Certainly most of the MPs and parties which voted against IDS, as well as against Harman’s abstention policy, represent parts of the country where benefits play a significant role in sustaining social cohesion and economic demand. Even Ulster’s DUP can see where a lot of the province’s bread is buttered and Sinn Féin, while not recognising the British state, recognised its cheques.

In more affluent times, Gordon Brown had a luxury denied to George Osborne and IDS. He too wanted to incentivise work, raise skills, support families, send kids to school or playgroup on a proper breakfast. He also had the money rolling in to pay for a lot of it: that stopped when the bankers’ tax base collapsed along with the banks in 2008.

In 2015 IDS is left preaching reforms that improve both individual lives and society’s wider good while crafting changes to the system which are presented as incentives but can all too often sound like cruel cuts.

It lacks coherence and credibility, but will probably still command grudging support because most voters can’t see better alternatives and most opposition politicians seem unable to provide them.

Tax the rich?

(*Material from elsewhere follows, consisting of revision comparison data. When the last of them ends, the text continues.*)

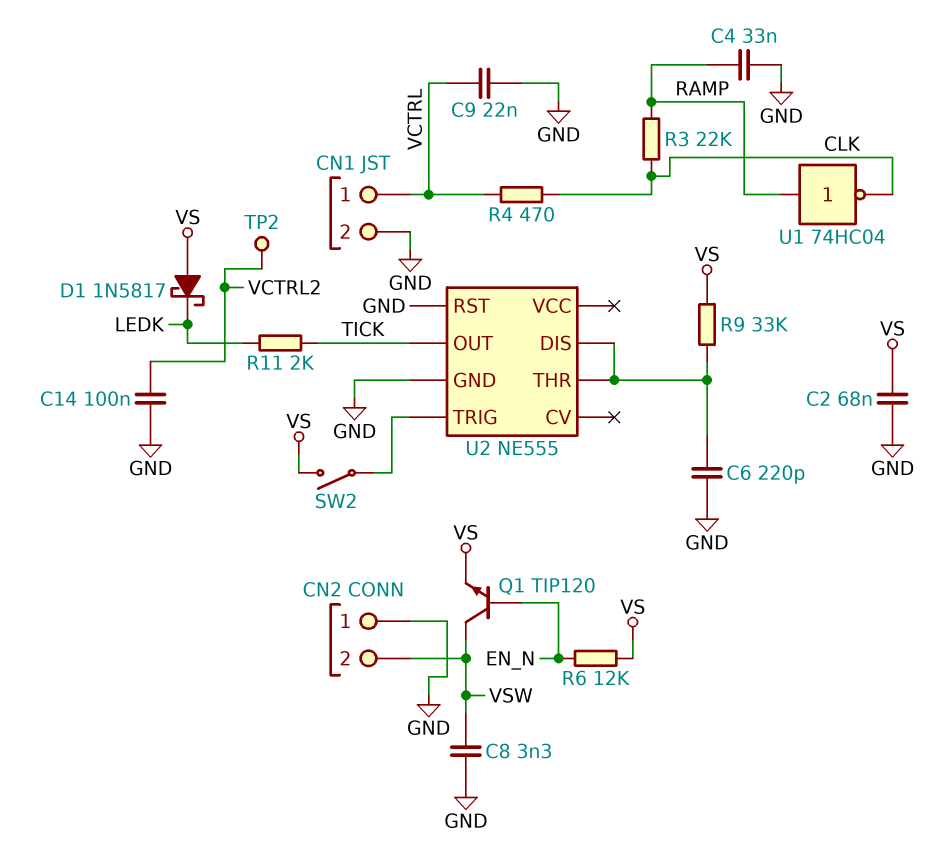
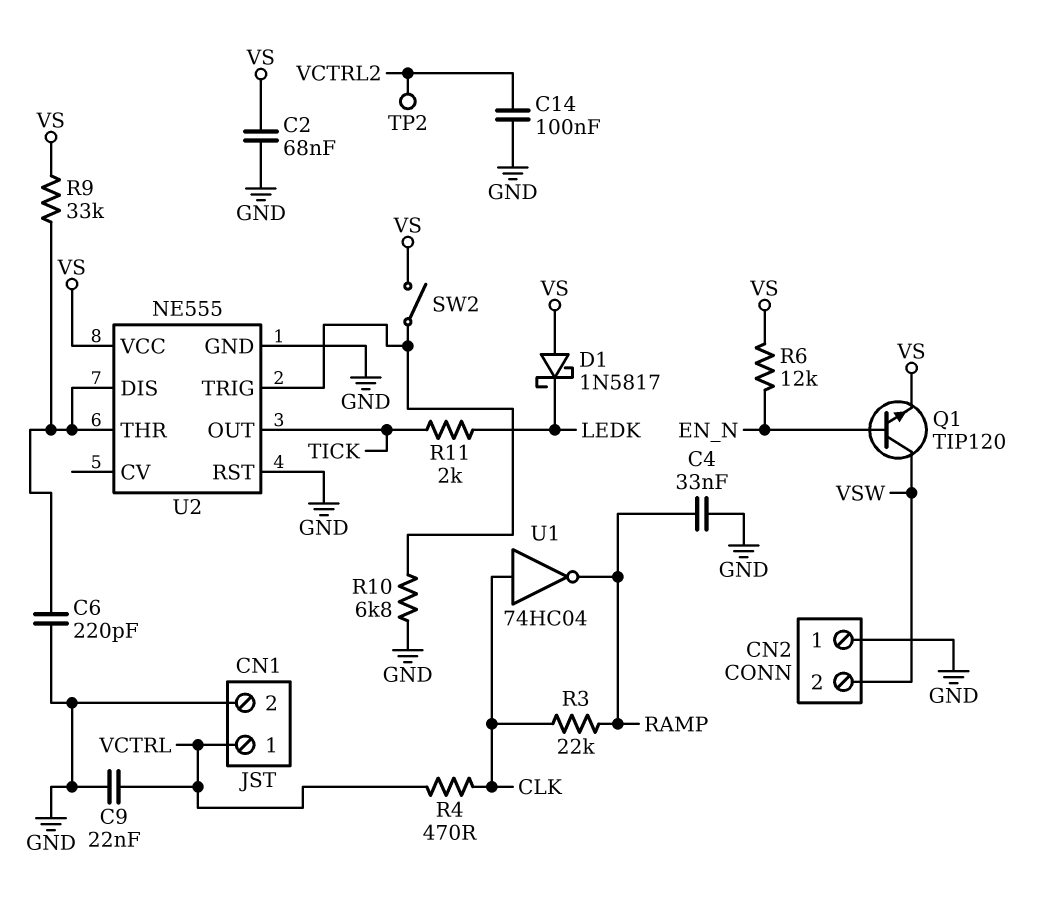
C8: 3.3nF (GND, VSW) -> none
R10: none -> 6.8k (GND, U2/TRIG)
U1: NOT 74HC04 (in RAMP, out CLK) -> NOT 74HC04 (in CLK, out RAMP)
U2 pin VCC: none -> VS

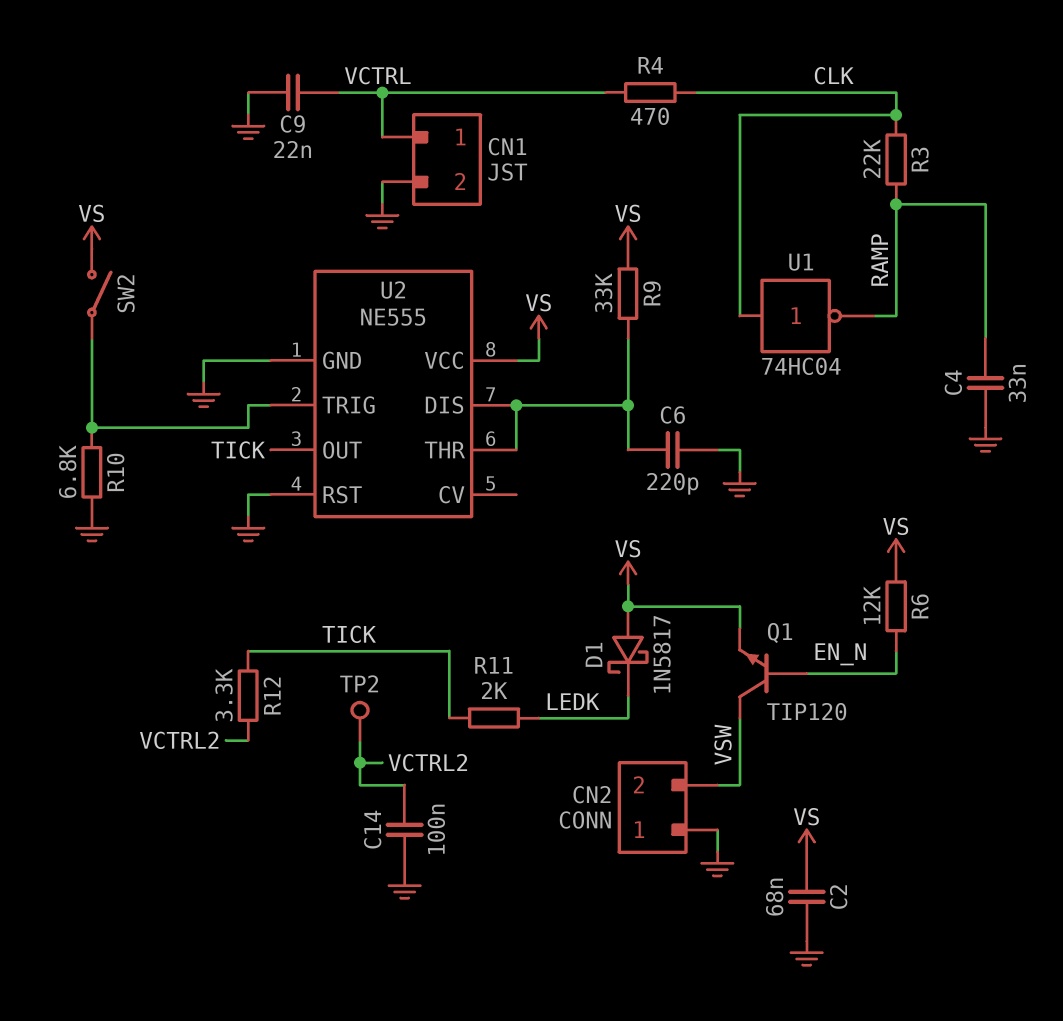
R12: none -> 3.3k (TICK, VCTRL2)

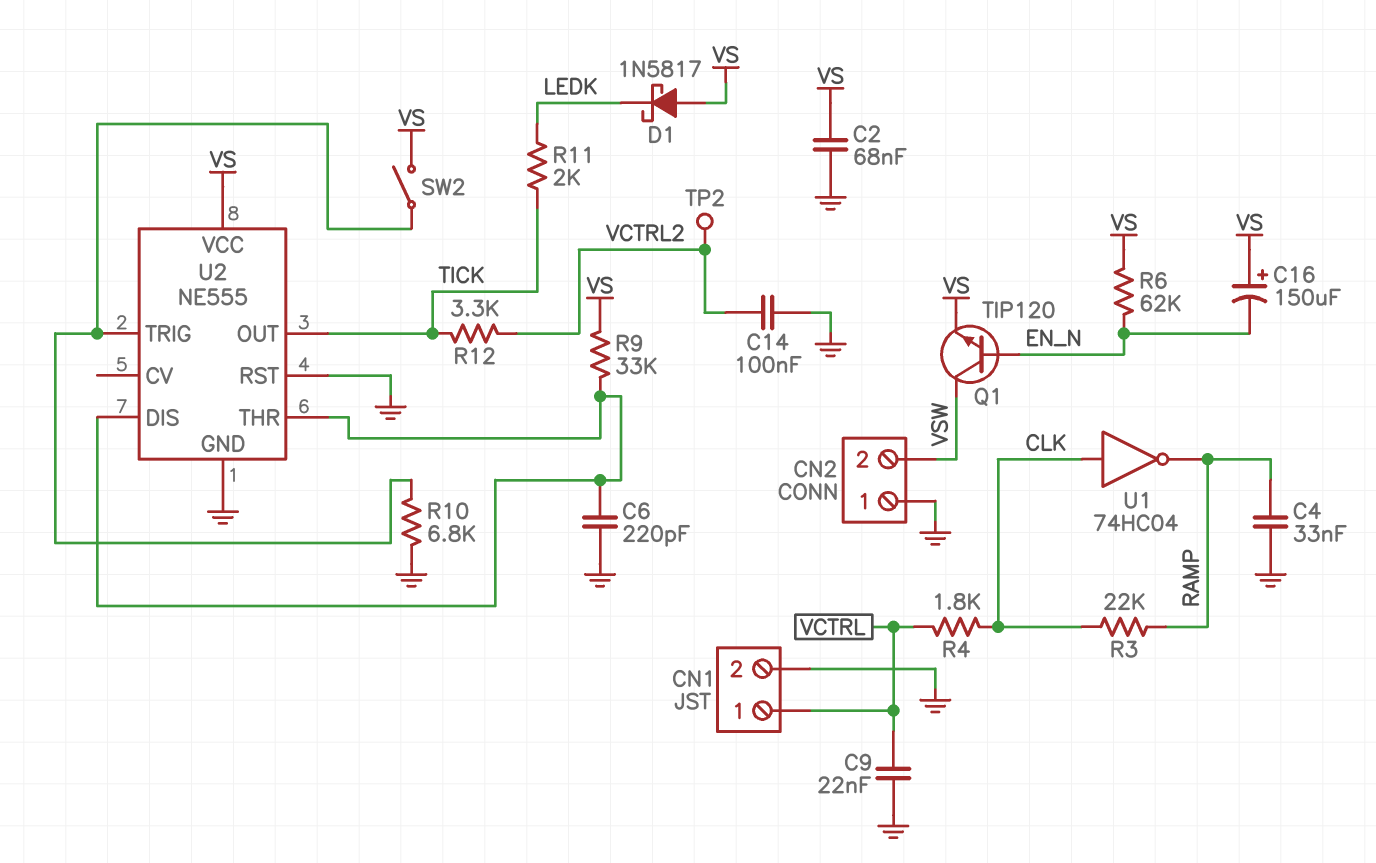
C16: none -> 150uF (plus VS, minus EN_N)
R4: 470 (CLK, VCTRL) -> 1.8k (CLK, VCTRL)
R6: 12k (EN_N, VS) -> 62k (EN_N, VS)

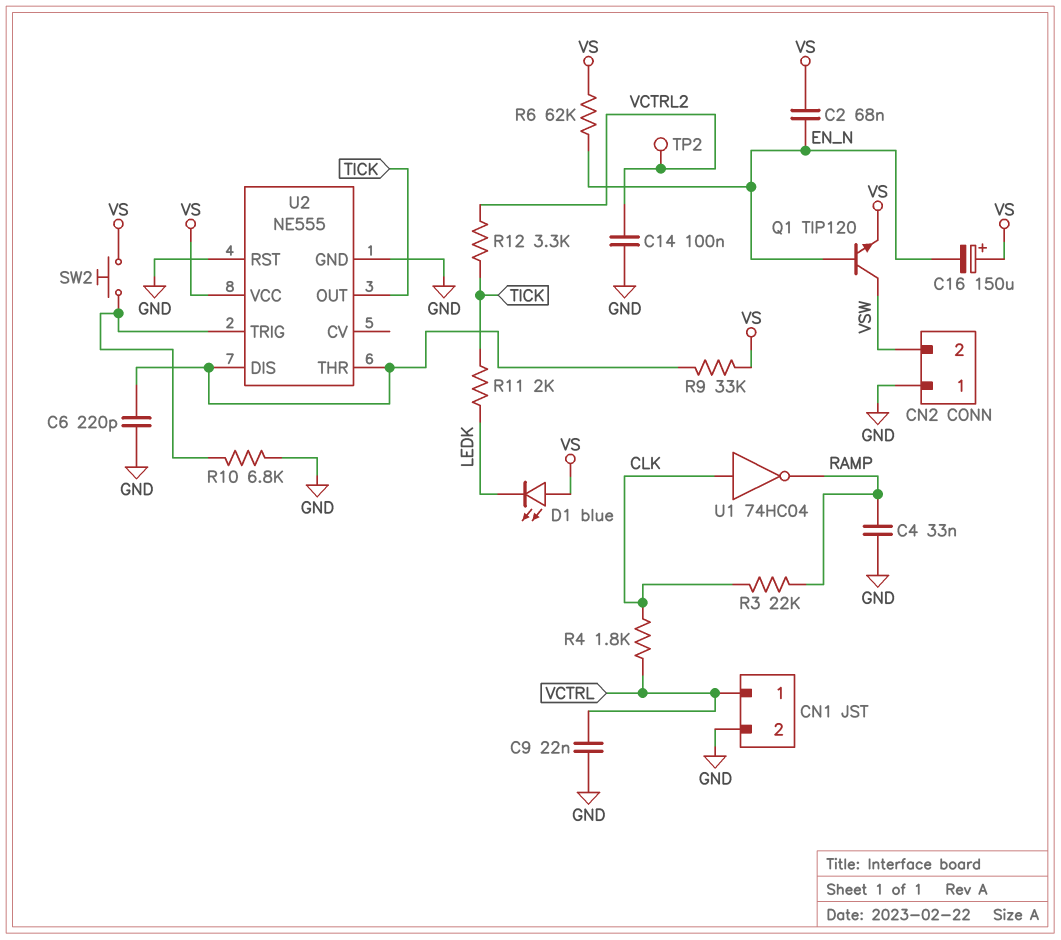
C2: 68nF (GND, VS) -> 68nF (EN_N, VS)
D1: schottky 1N5817 (A VS, K LEDK) -> LED blue (A VS, K LEDK)
SW2: switch (U2/TRIG, VS) -> button (U2/TRIG, VS)

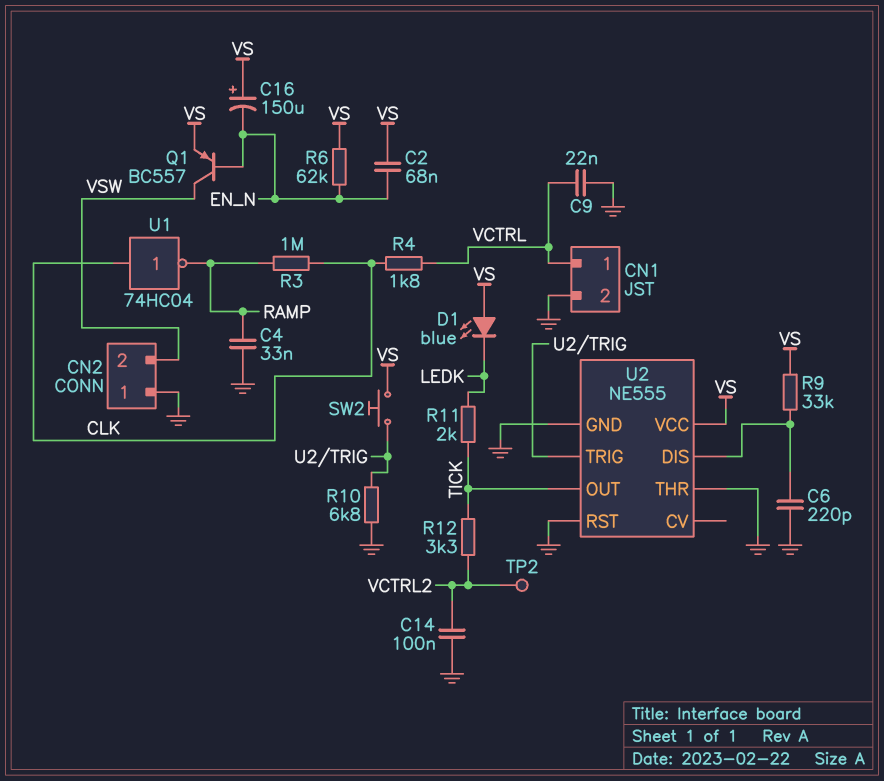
Q1: NPN TIP120 (B EN_N, C VSW, E VS) -> PNP BC557 (B EN_N, C VSW, E VS)
R3: 22k (CLK, RAMP) -> 1M (CLK, RAMP)
U2 pin THR: U2/DIS -> GND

OK, but they have more choices where to park their money than most of us. Cut spending on defence or foreign aid? OK, but that’s taking a risk on Putin or Islamic State as well as abandoning the world’s really poor.

Labour’s overnight confusion reflects society’s wider dilemmas. A new leader may restore certainty and direction after 12 September. But don’t bet on it. The range of options are narrow or very risky. Syriza found that out too.